Question

If ¹¹P_r=7920 and ¹¹C_r = 330, then the value of r is equal to

• A. 2
• B. 3
• C. 4
• D. 5
• E. 6

Answer 1

The Correct Option is C

We are given two formulas:

\[ 11P_r = 7920 \quad \text{(Permutation)} \] \[ 11C_r = 330 \quad \text{(Combination)} \]

Step 1: Use the formula for permutation

The formula for permutation is: \[ ^nP_r = \frac{n!}{(n - r)!} \] For \( 11P_r \), we have: \[ 11P_r = \frac{11!}{(11 - r)!} \] Substitute \( 11P_r = 7920 \): \[ \frac{11!}{(11 - r)!} = 7920 \] Now calculate \( 11! \): \[ 11! = 11 \times 10 \times 9 \times 8 \times 7 \times 6 \times 5 \times 4 \times 3 \times 2 \times 1 = 39916800 \] Thus, the equation becomes: \[ \frac{39916800}{(11 - r)!} = 7920 \] Now, simplify: \[ (11 - r)! = \frac{39916800}{7920} = 5040 \]
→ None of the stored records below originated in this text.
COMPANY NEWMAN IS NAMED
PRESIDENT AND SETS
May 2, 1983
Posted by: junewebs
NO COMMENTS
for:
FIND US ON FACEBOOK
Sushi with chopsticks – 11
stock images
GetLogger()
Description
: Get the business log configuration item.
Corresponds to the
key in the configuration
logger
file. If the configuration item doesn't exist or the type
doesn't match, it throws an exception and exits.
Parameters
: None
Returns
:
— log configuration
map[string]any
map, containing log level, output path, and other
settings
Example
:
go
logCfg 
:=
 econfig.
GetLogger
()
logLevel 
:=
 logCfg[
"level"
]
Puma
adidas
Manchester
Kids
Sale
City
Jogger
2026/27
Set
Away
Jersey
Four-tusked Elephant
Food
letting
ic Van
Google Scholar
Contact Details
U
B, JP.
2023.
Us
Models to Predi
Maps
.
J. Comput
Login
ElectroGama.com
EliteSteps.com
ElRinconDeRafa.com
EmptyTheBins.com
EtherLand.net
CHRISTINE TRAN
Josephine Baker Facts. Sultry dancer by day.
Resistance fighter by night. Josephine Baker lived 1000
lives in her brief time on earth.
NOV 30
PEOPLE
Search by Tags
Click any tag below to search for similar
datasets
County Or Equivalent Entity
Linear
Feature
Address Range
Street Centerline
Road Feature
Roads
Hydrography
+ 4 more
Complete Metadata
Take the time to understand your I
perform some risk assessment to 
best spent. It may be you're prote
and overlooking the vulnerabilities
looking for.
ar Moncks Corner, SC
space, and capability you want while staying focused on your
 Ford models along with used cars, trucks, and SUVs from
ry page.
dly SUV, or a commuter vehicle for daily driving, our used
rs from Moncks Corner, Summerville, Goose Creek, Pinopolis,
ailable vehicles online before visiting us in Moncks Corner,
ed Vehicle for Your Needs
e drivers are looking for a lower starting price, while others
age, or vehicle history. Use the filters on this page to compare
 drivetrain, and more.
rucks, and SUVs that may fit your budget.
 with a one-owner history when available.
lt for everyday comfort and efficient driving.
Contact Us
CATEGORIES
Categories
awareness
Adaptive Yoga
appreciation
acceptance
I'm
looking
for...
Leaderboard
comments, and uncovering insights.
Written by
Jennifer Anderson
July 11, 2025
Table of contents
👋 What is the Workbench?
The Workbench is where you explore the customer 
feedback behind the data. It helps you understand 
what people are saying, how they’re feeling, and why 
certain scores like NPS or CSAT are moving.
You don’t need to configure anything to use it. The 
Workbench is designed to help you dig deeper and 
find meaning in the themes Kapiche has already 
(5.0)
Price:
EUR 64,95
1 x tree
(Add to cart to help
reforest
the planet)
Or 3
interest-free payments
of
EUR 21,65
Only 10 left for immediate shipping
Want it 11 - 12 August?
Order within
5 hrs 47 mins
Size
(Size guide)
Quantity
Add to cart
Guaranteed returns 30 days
Step 2: Find \( (11 - r)! = 5040 \)

Now, check the factorial values to find \( (11 - r) \): \[ 7! = 7 \times 6 \times 5 \times 4 \times 3 \times 2 \times 1 = 5040 \] So, \( 11 - r = 7 \), hence \( r = 4 \).

Step 3: Verify using the combination formula

We also have the combination formula: \[ ^nC_r = \frac{n!}{r!(n - r)!} \] Substitute \( 11C_r = 330 \) and \( r = 4 \): \[ 11C_4 = \frac{11!}{4!(11 - 4)!} = \frac{11!}{4!7!} \] Now calculate: \[ 4! = 4 \times 3 \times 2 \times 1 = 24 \] \[ 11C_4 = \frac{39916800}{24 \times 5040} = \frac{39916800}{120960} = 330 \] This confirms that \( r = 4 \).

The correct option is (C) : 4

Answer 2

We are given that ¹¹P_r = 7920 and ¹¹C_r = 330. We want to find the value of r.

We know that ⁿP_r = \(\frac{n!}{(n-r)!}\) and ⁿC_r = \(\frac{n!}{r!(n-r)!}\).

Therefore, ¹¹P_r = \(\frac{11!}{(11-r)!}\) = 7920 and ¹¹C_r = \(\frac{11!}{r!(11-r)!}\) = 330.

We can also write ¹¹P_r = r! × ¹¹C_r.

Plugging in the given values, we have:

7920 = r! × 330

r! = \(\frac{7920}{330} = 24\)

Now we need to find the value of r such that r! = 24. We know that:

• 1! = 1
• 2! = 2 × 1 = 2
• 3! = 3 × 2 × 1 = 6
• 4! = 4 × 3 × 2 × 1 = 24
• 5! = 5 × 4 × 3 × 2 × 1 = 120

Since 4! = 24, we have r = 4.

Therefore, the value of r is equal to 4.